Notice that Hand is already defined for you --- it contains values that
represent all 10 hand types, from lowest to highest in strength.
After deciding on your card representation (at the very least you'll need
supporting types to represent ranks and suits), you'll need to define deck,
which represents all the cards in a standard playing card deck --- i.e., 52
Cards in any order.
When you've finished defining deck, you can try out the provided genDeck,
genHand, and genHands functions, all of which are based on a random shuffle
of the base deck of cards. Note that all three functions return a Gen a
type, which requires that you run it through the generate function in order to
produce a randomized result in an I/O action (which we'll talk about in class
soon).
E.g., to get a randomized deck of cards, do:
> generate genDeck
[Card ...]
to get a hand of five cards, do:
> generate genHand
[Card ...]
and to get multiple five-card hands (up to 10 hands from a 53-card deck), do:
> generate $ genHands 5
[[Card ...], [Card ...], ...]
Next, you'll need to implement the following two functions (and any supporting functions you wish):
hand: takes an array of 5 cards and returns the strongest hand they can be
used to make.
Examples (your Cards representations will likely look different):
> hand [Card 2 H, Card 3 D, Card Ace H, Card 5 D, Card 4 S]
Straight
> hand [Card 2 D, Card 3 C, Card 2 C, Card 3 D, Card 2 H]
FullHouse
Though you may not include additional libraries for use in your
implementation, you should definitely check out the
sort
and
group
functions and others from
Data.List.
And don't forget your higher order functions (e.g., map, filter, etc.)!

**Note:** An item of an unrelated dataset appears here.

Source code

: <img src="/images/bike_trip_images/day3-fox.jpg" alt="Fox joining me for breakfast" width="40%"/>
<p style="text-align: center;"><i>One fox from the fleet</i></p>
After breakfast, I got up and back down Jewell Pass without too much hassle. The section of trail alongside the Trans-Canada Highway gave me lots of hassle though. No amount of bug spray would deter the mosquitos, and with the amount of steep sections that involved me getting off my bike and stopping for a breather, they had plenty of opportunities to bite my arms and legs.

computeStats: takes an array of 5-Card arrays, and returns a list of
tuples of type (Int, Hand), where each tuple indicates the number of times
a certain Hand occurs in the input list. The tuples should be sorted in
decreasing order of frequency.
To test your function, you can run computeStats on hands returned by
genHands, like so (see if you can figure out what the <$> operator is
being used for here):
> computeStats <$> (generate $ genHands 8)

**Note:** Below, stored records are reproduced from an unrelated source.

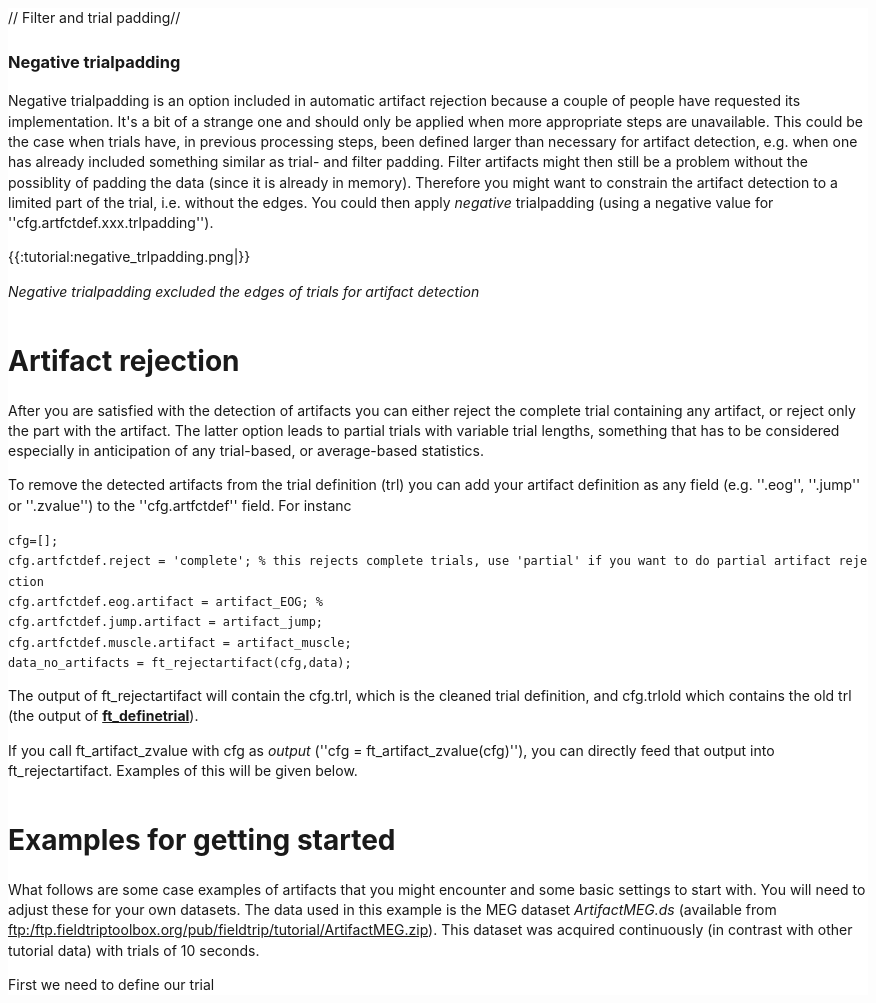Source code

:// Filter and trial padding//


### Negative trialpadding

Negative trialpadding is an option included in automatic artifact rejection because a couple of people have requested its implementation. It's a bit of a strange one and should only be applied when more appropriate steps are unavailable. This could be the case when trials have, in previous processing steps, been defined larger than necessary for artifact detection, e.g. when one has already included something similar as trial- and filter padding. Filter artifacts might then still be a problem without the possiblity of padding the data (since it is already in memory). Therefore you might want to constrain the artifact detection to a limited part of the trial, i.e. without the edges. You could then apply *negative* trialpadding (using a negative value for ''cfg.artfctdef.xxx.trlpadding''). 

{{:tutorial:negative_trlpadding.png|}}

*Negative trialpadding excluded the edges of trials for artifact detection*

# Artifact rejection

After you are satisfied with the detection of artifacts you can either reject the complete trial containing any artifact, or reject only the part with the artifact. The latter option leads to partial trials with variable trial lengths, something that has to be considered especially in anticipation of any trial-based, or average-based statistics. 

To remove the detected artifacts from the trial definition (trl) you can add your artifact definition as any field (e.g. ''.eog'', ''.jump'' or ''.zvalue'') to the ''cfg.artfctdef'' field. For instanc

    cfg=[]; 
    cfg.artfctdef.reject = 'complete'; % this rejects complete trials, use 'partial' if you want to do partial artifact rejection
    cfg.artfctdef.eog.artifact = artifact_EOG; % 
    cfg.artfctdef.jump.artifact = artifact_jump;
    cfg.artfctdef.muscle.artifact = artifact_muscle;
    data_no_artifacts = ft_rejectartifact(cfg,data);
    
The output of ft_rejectartifact will contain the cfg.trl, which is the cleaned trial definition, and cfg.trlold which contains the old trl (the output of **[ft_definetrial](/reference/ft_definetrial)**).

If you call ft_artifact_zvalue with cfg as *output* (''cfg = ft_artifact_zvalue(cfg)''), you can directly feed that output into ft_rejectartifact. Examples of this will be given below.

# Examples for getting started

What follows are some case examples of artifacts that you might encounter and some basic settings to start with. You will need to adjust these for your own datasets. The data used in this example is the MEG dataset *ArtifactMEG.ds* (available from [ftp:/ftp.fieldtriptoolbox.org/pub/fieldtrip/tutorial/ArtifactMEG.zip](ftp://ftp.fieldtriptoolbox.org/pub/fieldtrip/tutorial/ArtifactMEG.zip)). This dataset was acquired continuously (in contrast with other tutorial data) with trials of 10 seconds. 

First we need to define our trial
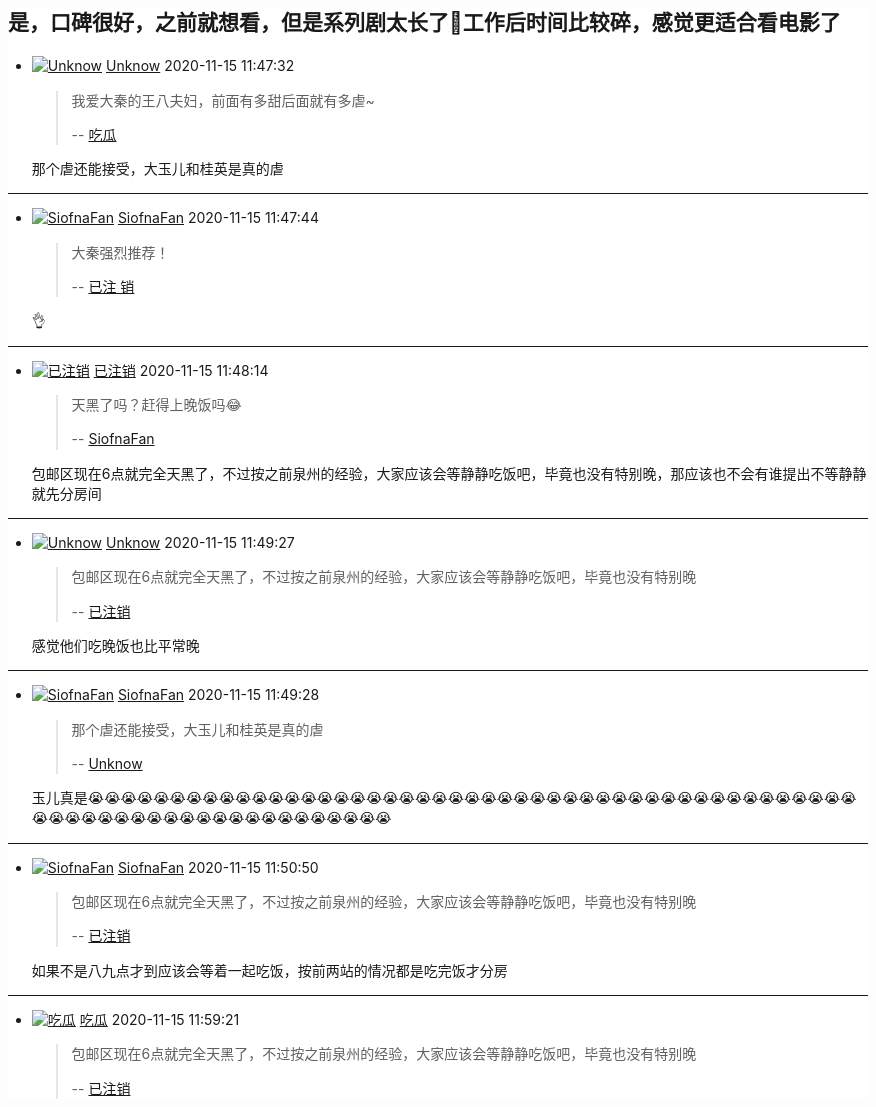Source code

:   是，口碑很好，之前就想看，但是系列剧太长了🤣工作后时间比较碎，感觉更适合看电影了  
---
* [![Unknow](https://img9.doubanio.com/icon/u219306324-4.jpg)](https://www.douban.com/people/219306324/)    [Unknow](https://www.douban.com/people/219306324/)    2020-11-15 11:47:32  
  >我爱大秦的王八夫妇，前面有多甜后面就有多虐~  
  >
  >-- [吃瓜](https://www.douban.com/people/219893584/)  
  
  那个虐还能接受，大玉儿和桂英是真的虐  
---
* [![SiofnaFan](https://img2.doubanio.com/icon/u180076918-2.jpg)](https://www.douban.com/people/180076918/)    [SiofnaFan](https://www.douban.com/people/180076918/)    2020-11-15 11:47:44  
  >大秦强烈推荐！  
  >
  >-- [已注 销](https://www.douban.com/people/155947097/)  
  
  👌  
---
* [![已注销](https://img1.doubanio.com/icon/u187860590-7.jpg)](https://www.douban.com/people/187860590/)    [已注销](https://www.douban.com/people/187860590/)    2020-11-15 11:48:14  
  >天黑了吗？赶得上晚饭吗😂  
  >
  >-- [SiofnaFan](https://www.douban.com/people/180076918/)  
  
  包邮区现在6点就完全天黑了，不过按之前泉州的经验，大家应该会等静静吃饭吧，毕竟也没有特别晚，那应该也不会有谁提出不等静静就先分房间  
---
* [![Unknow](https://img9.doubanio.com/icon/u219306324-4.jpg)](https://www.douban.com/people/219306324/)    [Unknow](https://www.douban.com/people/219306324/)    2020-11-15 11:49:27  
  >包邮区现在6点就完全天黑了，不过按之前泉州的经验，大家应该会等静静吃饭吧，毕竟也没有特别晚  
  >
  >-- [已注销](https://www.douban.com/people/187860590/)  
  
  感觉他们吃晚饭也比平常晚  
---
* [![SiofnaFan](https://img2.doubanio.com/icon/u180076918-2.jpg)](https://www.douban.com/people/180076918/)    [SiofnaFan](https://www.douban.com/people/180076918/)    2020-11-15 11:49:28  
  >那个虐还能接受，大玉儿和桂英是真的虐  
  >
  >-- [Unknow](https://www.douban.com/people/219306324/)  
  
  玉儿真是😭😭😭😭😭😭😭😭😭😭😭😭😭😭😭😭😭😭😭😭😭😭😭😭😭😭😭😭😭😭😭😭😭😭😭😭😭😭😭😭😭😭😭😭😭😭😭😭😭😭😭😭😭😭😭😭😭😭😭😭😭😭😭😭😭😭😭😭😭  
---
* [![SiofnaFan](https://img2.doubanio.com/icon/u180076918-2.jpg)](https://www.douban.com/people/180076918/)    [SiofnaFan](https://www.douban.com/people/180076918/)    2020-11-15 11:50:50  
  >包邮区现在6点就完全天黑了，不过按之前泉州的经验，大家应该会等静静吃饭吧，毕竟也没有特别晚  
  >
  >-- [已注销](https://www.douban.com/people/187860590/)  
  
  如果不是八九点才到应该会等着一起吃饭，按前两站的情况都是吃完饭才分房  
---
* [![吃瓜](https://img2.doubanio.com/icon/u219893584-2.jpg)](https://www.douban.com/people/219893584/)    [吃瓜](https://www.douban.com/people/219893584/)    2020-11-15 11:59:21  
  >包邮区现在6点就完全天黑了，不过按之前泉州的经验，大家应该会等静静吃饭吧，毕竟也没有特别晚  
  >
  >-- [已注销](https://www.douban.com/people/187860590/)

[(3,HighCard),(3,Pair),(1,TwoPair),(1,ThreeOfAKind)]
We also provide you with test, which calls computeStats on N hands dealt
from separate, freshly shuffled decks. This will give you a good sense of the
statistics of various poker hands. Here are outputs we got on some sample
runs (yours, of course, will differ):
> test 1000
[(498,HighCard),(419,Pair),(38,TwoPair),
(32,ThreeOfAKind),(10,Straight),(3,Flush)]
> test 100000
[(50166,HighCard),(42220,Pair),(4779,TwoPair),
(2092,ThreeOfAKind),(387,Straight),(192,Flush),
(141,FullHouse),(22,FourOfAKind),(1,StraightFlush)]
> test 1000000
[(500430,HighCard),(423893,Pair),(47202,TwoPair),
(20930,ThreeOfAKind),(3926,Straight),(1891,Flush),
(1465,FullHouse),(250,FourOfAKind),(12,StraightFlush),
(1,RoyalFlush)]
You can also test your implementation by using the provided app/Main.hs to test
your implementation by running stack exec mp3 N from the command line, where N
is the number of hands to generate.
module Main where
import System.Environment
import MP.MP2
main :: IO ()
main = do
args <- getArgs
stats <- test $ (read $ head args :: Int)
print stats
And you can now do stack build, followed by stack exec cs340-exe N from the
command line to gather poker statistics from the command line.

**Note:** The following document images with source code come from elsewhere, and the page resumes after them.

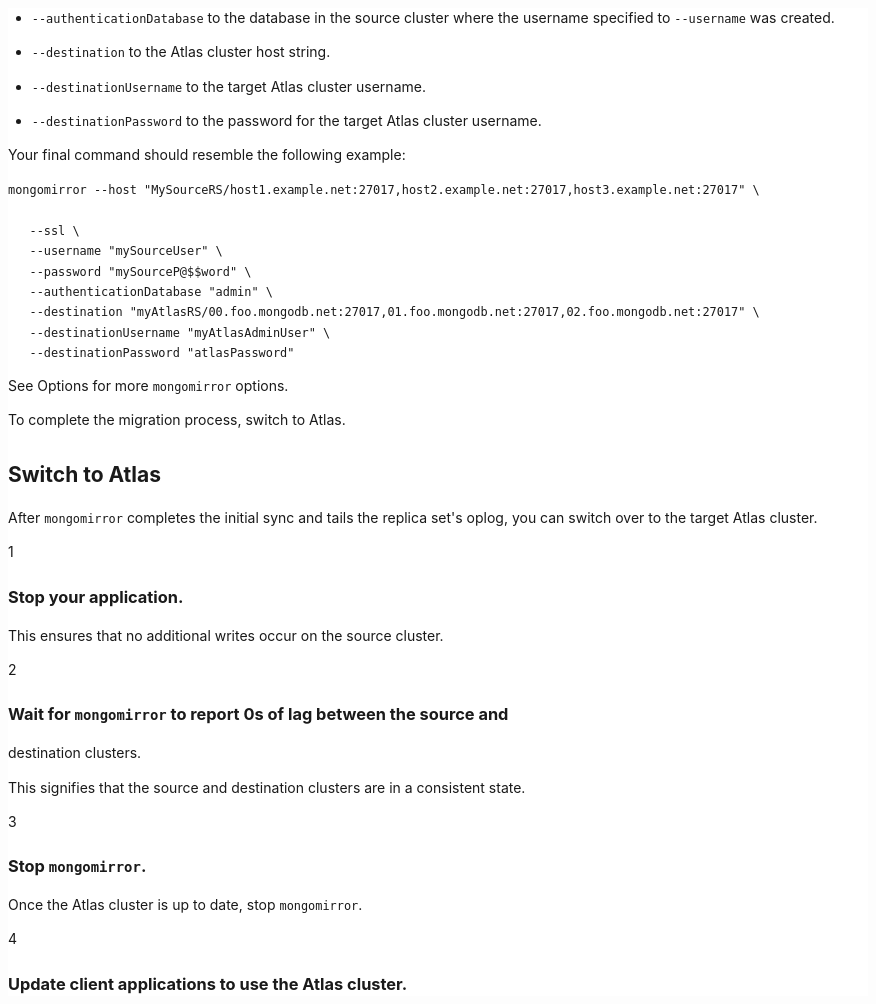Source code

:   * `--authenticationDatabase` to the database in the source cluster where the username specified to `--username` was created.

  * `--destination` to the Atlas cluster host string.

  * `--destinationUsername` to the target Atlas cluster username.

  * `--destinationPassword` to the password for the target Atlas cluster username.

Your final command should resemble the following example:

    
    
    mongomirror --host "MySourceRS/host1.example.net:27017,host2.example.net:27017,host3.example.net:27017" \  
      
       --ssl \  
       --username "mySourceUser" \  
       --password "mySourceP@$$word" \  
       --authenticationDatabase "admin" \  
       --destination "myAtlasRS/00.foo.mongodb.net:27017,01.foo.mongodb.net:27017,02.foo.mongodb.net:27017" \  
       --destinationUsername "myAtlasAdminUser" \  
       --destinationPassword "atlasPassword"  
  
See Options for more `mongomirror` options.

To complete the migration process, switch to Atlas.

## Switch to Atlas

After `mongomirror` completes the initial sync and tails the replica set's
oplog, you can switch over to the target Atlas cluster.

1

### Stop your application.

This ensures that no additional writes occur on the source cluster.

2

### Wait for `mongomirror` to report 0s of lag between the source and
destination clusters.

This signifies that the source and destination clusters are in a consistent
state.

3

### Stop `mongomirror`.

Once the Atlas cluster is up to date, stop `mongomirror`.

4

### Update client applications to use the Atlas cluster.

For part 3, you are to add tests to src/test/MP/MP2Spec.hs to verify that your
functions above (for parts 1 and 2) work correctly. We do not require that you
write property-based tests, nor will we check that your tests are 100% thorough
--- we hope that pride will motivate you to get there on your own! We do,
however, ask that you achieve at least 80% code coverage in your tests.
Remember that to check code coverage, you can do stack test --coverage to generate a test coverage report, as described in Lect05.
The Card data type and an accompanying, logical deck definition are worth
5 points
The hand and computeStats functions are worth 10 points each
Maximum points = 30 + 25 + 10 = 65
First, make sure you correctly signed and committed the "package.yaml" file. We won't be able to easily map your repository to your name if you don't!
To submit your work, simply commit all changes and push to your GitHub repository.